The names and school emails of staff members also were affected.

Naperville Unit District 203, Indian Prairie Unit District 204, St. Charles Unit District 303 and Geneva Unit District 304 all have notified community members of the breach and provided information on free credit monitoring Pearson is making available to affected students or staff members through Experian.

Pearson spokesman Scott Overland said the company is not making its list of all affected customers public, so districts whose data was accessed can inform students and parents according to their own policies.

"While we have no evidence that this information has been misused, we have notified the affected customers as a precaution," Overland said in a written statement.

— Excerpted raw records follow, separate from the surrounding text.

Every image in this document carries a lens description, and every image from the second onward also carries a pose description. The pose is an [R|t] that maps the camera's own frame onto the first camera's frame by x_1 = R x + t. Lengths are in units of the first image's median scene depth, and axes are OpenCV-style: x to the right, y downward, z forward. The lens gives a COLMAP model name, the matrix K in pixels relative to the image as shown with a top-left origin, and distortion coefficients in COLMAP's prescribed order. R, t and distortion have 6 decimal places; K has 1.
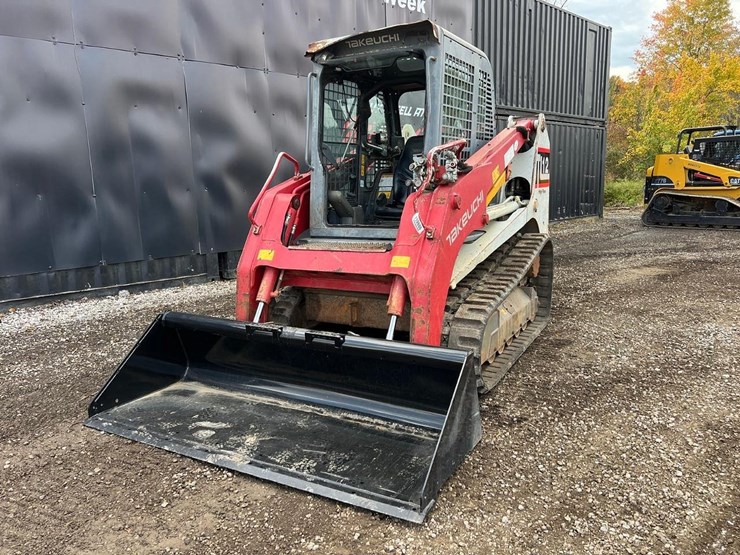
lens RADIAL K [[555.9, 0, 372.9], [0, 555.9, 277.8], [0, 0, 1]] dist [0.056204, -0.065196]
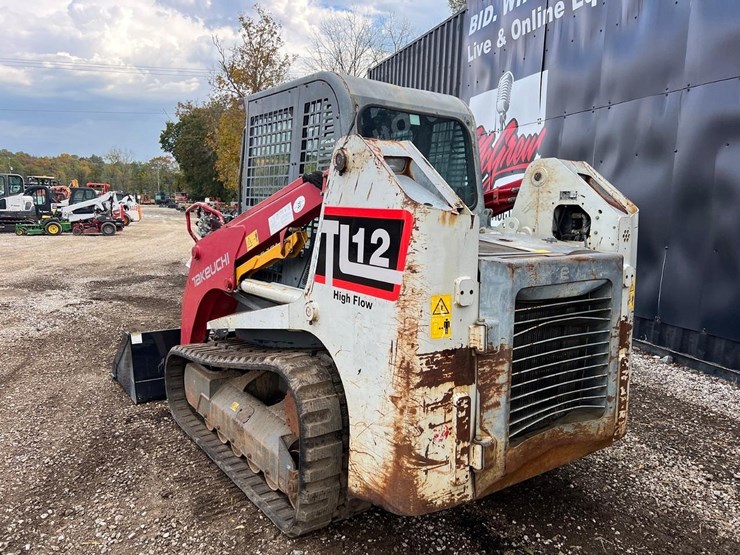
lens RADIAL K [[555.9, 0, 365.3], [0, 555.9, 277.5], [0, 0, 1]] dist [0.056204, -0.065196]
pose [[-0.429981, 0.128258, -0.893681, 1.065309], [-0.179890, 0.957839, 0.224016, -0.416988], [0.884735, 0.257087, -0.388780, 1.783416]]
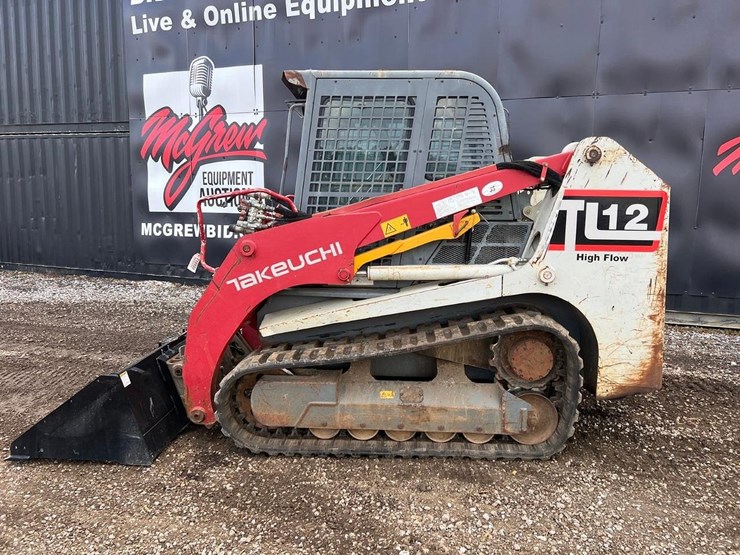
lens RADIAL K [[555.9, 0, 376.6], [0, 555.9, 276.4], [0, 0, 1]] dist [0.056204, -0.065196]
pose [[0.443098, 0.146753, -0.884380, 1.133755], [-0.182518, 0.980616, 0.071276, -0.199187], [0.877696, 0.129833, 0.461294, 0.736019]]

Sinikka Mondini, executive director of communications for Naperville Unit District 203, said the district is encouraging students and parents who have called with privacy concerns to use the free credit monitoring, despite the fact dates of birth were included only "in very rare cases," and other identifying details, such as social security numbers, were not involved.

"Every data breach is concerning," Mondini said. "But there was no truly sensitive information given."

Pearson told affected districts that data was breeched from the 2001 through 2016 school years. Names and potentially birth dates of 3,700 students in District 203, 49,000 students in District 204; 3,206 students in District 303; and about 8,000 in District 304 were involved in the breach, along with names and school email addresses of 800 staff members in District 203, 2,300 staff members in District 204, 338 staff members in District 303 and 400 staff members in District 304.

Mondini said the totals depend on how widely each district used the AIMSweb 1.0 software, which she described as a "testing tool to benchmark students."

Some districts used it to track test performance for all students in all grade levels, she said.

A new version of the software has been available since the 2016-17 school year and was unaffected by the breach.

"We were using it with special populations to track growth," Mondini said about the 1.0 version.

District 303, however, no longer uses Pearson's services, spokeswoman Carol Smith said, making it difficult to pinpoint exactly which students - current or former - were affected.

To determine whether they were included in the breach, District 303 encourages students, parents and workers to call the assessment office at (331) 228-4919. As of Thursday morning, eight had.

In letters to their communities, affected districts said they take data security seriously.

"Only the most limited data is provided to vendors for required services," districts 203, 204 and 303 said in their statements. "Contracts with outside vendors are closely vetted to ensure measures are in place at all times to safeguard that data."